··· Text provided ···

Highlanders, Stick to the Kilt!

Awake, ye sons of Scottish birth,

Defend the garb of ancient Gaul,

For ne’er a foreign foe on earth

Shall drive the wearer to the wall.

All hail, ye sons of Highland pride!

Let nought your wonted courage move,

And never from your manly side

Let envy tear the dress you love.

If sounds again the battle cry,

The kilt and claymore gladly don—

The dress our courage raises high.

To show how battles may be won.

Fight as your noble fathers fought,

In the heroic days of yore,

When ev’ry warrior nobly fought—

A name to live for ever more.

Remember Alma’s rugged heights,

“The thin red line” at Waterloo,

A hundred other glorious fights,

Have shown what kilted sons can do.

The, wake again your martial fire,

Arouse not dead but sleeping hearts,

And ne’er to envy’s dark desire

Yield ye such noble nether parts.

J. K. Dundee.

 

“Hersel’” Snuffed Out.

···

* _Questions_
[A] According to the poem about Highlanders and the kilt, what two things should be put on if the battle cry sounds again?
[B] Write the next part of the text about Highlanders and the kilt, beginning right after its final line.

··· Source information ···

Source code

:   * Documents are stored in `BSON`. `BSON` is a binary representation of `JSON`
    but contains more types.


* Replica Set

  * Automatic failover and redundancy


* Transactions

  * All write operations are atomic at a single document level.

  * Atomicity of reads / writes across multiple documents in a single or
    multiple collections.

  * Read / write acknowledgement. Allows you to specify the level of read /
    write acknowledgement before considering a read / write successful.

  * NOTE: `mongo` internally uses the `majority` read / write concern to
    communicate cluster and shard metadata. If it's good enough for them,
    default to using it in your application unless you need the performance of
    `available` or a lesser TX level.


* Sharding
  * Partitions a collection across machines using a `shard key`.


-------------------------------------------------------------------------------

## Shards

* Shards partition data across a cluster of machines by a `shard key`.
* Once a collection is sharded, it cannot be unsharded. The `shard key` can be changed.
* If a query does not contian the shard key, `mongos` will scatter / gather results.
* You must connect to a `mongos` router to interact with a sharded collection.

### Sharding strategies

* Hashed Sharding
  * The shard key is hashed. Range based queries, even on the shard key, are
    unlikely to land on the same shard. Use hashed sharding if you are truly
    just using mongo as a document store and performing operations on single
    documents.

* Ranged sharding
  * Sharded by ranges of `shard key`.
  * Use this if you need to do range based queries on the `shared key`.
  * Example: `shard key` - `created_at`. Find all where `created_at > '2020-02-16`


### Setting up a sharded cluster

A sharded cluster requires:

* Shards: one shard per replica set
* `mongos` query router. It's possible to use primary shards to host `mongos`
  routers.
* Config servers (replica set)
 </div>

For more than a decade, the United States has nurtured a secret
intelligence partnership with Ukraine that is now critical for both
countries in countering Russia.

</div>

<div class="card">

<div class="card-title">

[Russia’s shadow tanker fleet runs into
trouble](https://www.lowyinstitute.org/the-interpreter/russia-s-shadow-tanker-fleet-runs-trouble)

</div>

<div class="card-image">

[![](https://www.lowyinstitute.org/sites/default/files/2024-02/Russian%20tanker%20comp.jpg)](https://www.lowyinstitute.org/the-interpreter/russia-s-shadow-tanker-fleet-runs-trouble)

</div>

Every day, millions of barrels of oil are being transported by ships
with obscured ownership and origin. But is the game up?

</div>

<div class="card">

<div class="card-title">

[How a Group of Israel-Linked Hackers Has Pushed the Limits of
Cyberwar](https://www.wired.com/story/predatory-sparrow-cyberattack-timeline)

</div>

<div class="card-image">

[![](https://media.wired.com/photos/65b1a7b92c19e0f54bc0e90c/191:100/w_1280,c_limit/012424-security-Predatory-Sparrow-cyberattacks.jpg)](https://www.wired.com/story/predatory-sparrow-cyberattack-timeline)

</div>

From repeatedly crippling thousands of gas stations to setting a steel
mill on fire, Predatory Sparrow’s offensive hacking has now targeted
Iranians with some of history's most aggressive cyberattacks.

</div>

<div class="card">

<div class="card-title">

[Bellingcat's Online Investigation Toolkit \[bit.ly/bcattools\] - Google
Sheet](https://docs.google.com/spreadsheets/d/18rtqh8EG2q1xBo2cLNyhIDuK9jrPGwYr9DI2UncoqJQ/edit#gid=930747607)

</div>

···

* _Answers to each task_
[A] The kilt and claymore.

[B]
Sir,—Whatever “Hersel’” or any one else may conclude or say as to the decency or indecency of the kilt, I say that any gentleman who feels disposed to wear the kilt will do so in spite of any conclusions your correspondents may arrive at. I was present at a ball held in London on February 13, where I saw a great number of gentlemen appear in Highland dress, and truly they made my heart feel warm to the tartan. I also noticed ladies with their dresses respectably high up at the neck to hide the vulgarity that “Hersel’” would shudder to look at. “Hersel’” ought to be in heaven, and not in this wicked world, where the people at one time used to be as naked as he was on the day on which he was born.—I am, &c.,

London Celt.

 

The Kilt for Ever.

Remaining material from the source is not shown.